O advogado Hélio Nishiyama disse que a primeira-dama e Ziad são amigos há 20 anos. E que o anel com pedra de zircônia (avaliado em R$ 1.200) foi um presente que o publicitário deu de presente de aniversário à Virgínia.
“Ela registrou esse boletim de ocorrência contra mim numa sexta-feira. Na segunda-feira (seguinte), a Comissão (Permanente) de Licitação suspendeu essa concorrência de R$ 70 milhões que estava em andamento em que o Ziad estava em primeiro lugar de novo. E aí, eu comecei a receber uns recados: ‘olha,para de mexer nisso, você vai se dar mal e “O Ziad tá puto com você e tal e tal”, disse Aprá.
Depois da ida da primeira-dama à delegacia, uma pessoa repassou as informações sobre contratos de publicidade e propaganda do governo Mendes com agências que o “Isso é Notícia” há tempos tentava obter via (LAI) Lei de Acesso à Informação, mas eram negadas. O que gerou uma série de matérias no portal.
Aprá foi avisado por um conhecido de que o detetive Ivancury Barbosa estava querendo levantar informações sobre sua vida. E que procurava um “desafeto” ou “inimigo” do jornalista para obter o que queria.
“Se eu registrasse um B.O., o detetive ficaria sabendo imediatamente, são pessoas da alta cúpula do governo. Ele citou a primeira-dama, o governador e nós fizemos a imagem do detetive com o Ziad Fares”, disse o jornalista.
Contato com detetive
O jornalista decidiu indicar então um “inimigo” para ser o informante do detetive. Essa pessoa foi apresentada a Barbosa.
Com a ajuda de uma microcâmera, o “inimigo” passou a se encontrar com o detive Ivancury Barbosa e a gravar as conversas.
O UOL teve acesso às conversas gravadas entre os dois.
O primeiro encontro entre Barbosa e o “inimigo” aconteceu no dia 19 de agosto em um flat em Cuiabá. O detetive se apresentou e falou que não tinha a intenção de “empurrar” (matar) o jornalista, que a ideia era pegá-lo num flagrante com traficantes de drogas ou com adolescentes em um motel.
No meio do encontro, o detetive disse que estava gravando a conversa. Mas não sabia que também estava sendo gravado. E logo em seguida mencionou que estava a serviço da primeira-dama.
A conversa é a que segue:
Interlocutor: Tá bom. Me preocupa o senhor gravar tudo isso.
Detetive: Não. A dona Virgínia. Ele põe ela todo dia no jornal.
Interlocutor: Quem é Virgínia?
Detetive: A Virgínia.
Interlocutor: Virgínia?
Detetive: A Virgínia. Mulher do governador.
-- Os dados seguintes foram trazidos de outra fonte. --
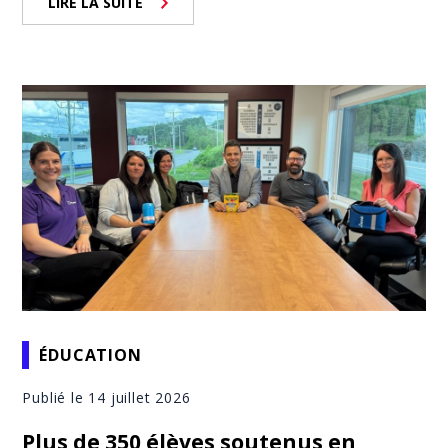
LIRE LA SUITE
ÉDUCATION
Publié le 14 juillet 2026
Plus de 350 élèves soutenus en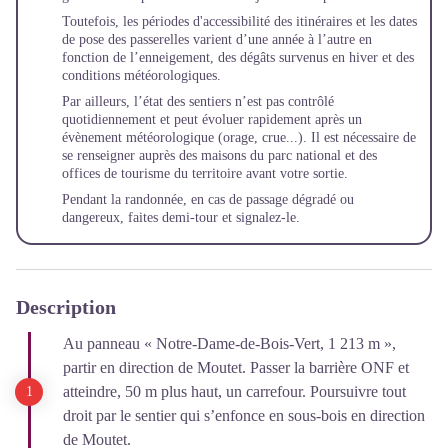
Toutefois, les périodes d'accessibilité des itinéraires et les dates
de pose des passerelles varient d’une année à l’autre en
fonction de l’enneigement, des dégâts survenus en hiver et des
conditions météorologiques.
Par ailleurs, l’état des sentiers n’est pas contrôlé
quotidiennement et peut évoluer rapidement après un
évènement météorologique (orage, crue...). Il est nécessaire de
se renseigner auprès des maisons du parc national et des
offices de tourisme du territoire avant votre sortie.
Pendant la randonnée, en cas de passage dégradé ou
dangereux, faites demi-tour et
signalez-le
.
Description
Au panneau « Notre-Dame-de-Bois-Vert, 1 213 m »,
partir en direction de Moutet. Passer la barrière ONF et
atteindre, 50 m plus haut, un carrefour. Poursuivre tout
droit par le sentier qui s’enfonce en sous-bois en direction
de Moutet.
Interlocutor: Virgínia Mendes?
Detetive: A Virgínia Mendes (inaudível)
Interlocutor: Putz!
Detetive: Ele [Alexandre Aprá] é muito abusado. Em vez do cara achar um jeito de se encostar no governo…
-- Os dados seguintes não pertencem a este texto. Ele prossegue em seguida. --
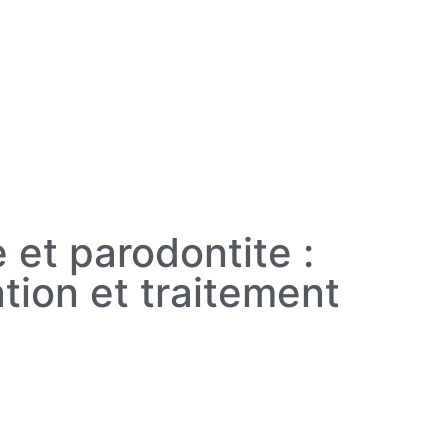
e et parodontite :
tion et traitement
O detetive afirmou que pagaria R$ 2 mil em dinheiro pelo serviço do “inimigo”: colocar um rastreador no carro do jornalista.
O informante repassou as informações sobre modelo, cor e placas do carro do jornalista. No dia 23 de agosto, o detetive foi filmado instalando um rastreador no carro de Alexandre Aprá. As imagens estão no vídeo que abre essa reportagem.
Em nota oficial, a Fenaj (Federação Nacional dos Jornalistas) e o Sindicato dos Jornalistas do Mato Grosso pediram que as acusações de Aprá sejam investigadas com a rapidez necessária.
“Diante da gravidade da situação, a Fenaj e o Sindicato dos Jornalistas de Mato Grosso exigem celeridade nas investigações. A liberdade de imprensa está sendo atacada e o direito da sociedade à informação está sendo desrespeitado.”
A Abraji (Associação Brasileira de Jornalismo Investigativo) informou que Aprá foi um dos jornalistas acolhidos pelo Programa de Proteção Legal para Jornalistas.